Text block
[start]
Studio album by Ayiesha Woods
- Released: September 9, 2008
- Genre: Pop, soul, R&B
- Length: 45:35
- Label: Gotee
- Producer: Christopher Stevens, Jamie Moore

Ayiesha Woods chronology
| Introducing Ayiesha Woods (2006) | Love Like This (2008) | Christmas Like This (2009) |

= Love Like This (Ayiesha Woods album) =

Love Like This is the second studio album from Christian singer Ayiesha Woods. It was released on September 9, 2008, through Gotee Records and produced by Christopher Stevens and Jamie Moore. "Love Can't Wait" and the title track "Love Like This" were both released as radio singles. The album takes influence from a variety of styles, including soul, pop and R&B.

==Musical style==
Although predominantly fitting under the pop music label, Love Like This takes influence from many music genres, including soul and urban styles such as R&B. Her Jamaican background has been cited as having an influence on her music. While her debut release, Introducing Ayiesha Woods, was more eclectic and experimental in style, Woods' second album took a slight twist and became more "radio friendly".
[end]
Objective A
In one to three sentences, explain what the album article says has been cited as an influence on Ayiesha Woods' music.
The listing after the album article is separate material and has no link to it.

Record excerpts
[start]
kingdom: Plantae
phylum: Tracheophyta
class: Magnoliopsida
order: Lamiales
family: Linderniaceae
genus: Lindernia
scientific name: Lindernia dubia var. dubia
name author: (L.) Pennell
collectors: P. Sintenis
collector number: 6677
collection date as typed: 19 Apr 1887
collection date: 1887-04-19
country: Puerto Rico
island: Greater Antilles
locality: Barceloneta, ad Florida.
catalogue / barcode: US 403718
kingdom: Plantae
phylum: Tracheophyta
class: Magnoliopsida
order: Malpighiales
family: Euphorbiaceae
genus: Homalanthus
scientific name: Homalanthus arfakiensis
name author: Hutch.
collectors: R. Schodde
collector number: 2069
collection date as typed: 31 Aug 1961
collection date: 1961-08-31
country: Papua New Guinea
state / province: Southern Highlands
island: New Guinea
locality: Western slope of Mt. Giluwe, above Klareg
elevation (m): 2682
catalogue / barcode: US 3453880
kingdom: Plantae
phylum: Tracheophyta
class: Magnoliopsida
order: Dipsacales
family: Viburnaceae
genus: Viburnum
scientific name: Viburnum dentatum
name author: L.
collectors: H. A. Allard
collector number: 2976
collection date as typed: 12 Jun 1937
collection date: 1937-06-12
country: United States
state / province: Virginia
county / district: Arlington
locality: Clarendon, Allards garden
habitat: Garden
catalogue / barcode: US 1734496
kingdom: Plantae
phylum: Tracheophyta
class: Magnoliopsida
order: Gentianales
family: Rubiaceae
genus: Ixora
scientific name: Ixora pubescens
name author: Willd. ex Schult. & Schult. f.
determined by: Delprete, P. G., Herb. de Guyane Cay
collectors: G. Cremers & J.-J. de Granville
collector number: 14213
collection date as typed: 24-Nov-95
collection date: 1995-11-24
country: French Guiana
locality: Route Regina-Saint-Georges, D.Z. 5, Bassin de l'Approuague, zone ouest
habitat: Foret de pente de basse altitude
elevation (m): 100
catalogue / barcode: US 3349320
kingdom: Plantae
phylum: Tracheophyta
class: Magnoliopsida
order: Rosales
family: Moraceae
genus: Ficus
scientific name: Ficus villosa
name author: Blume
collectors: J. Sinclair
[end]
Objective B
Count the lines of the listing that contain the string "catalogue", matching case exactly. Give only the number.

Correct response A
Her Jamaican background has been cited as an influence on her music.

Correct response B
4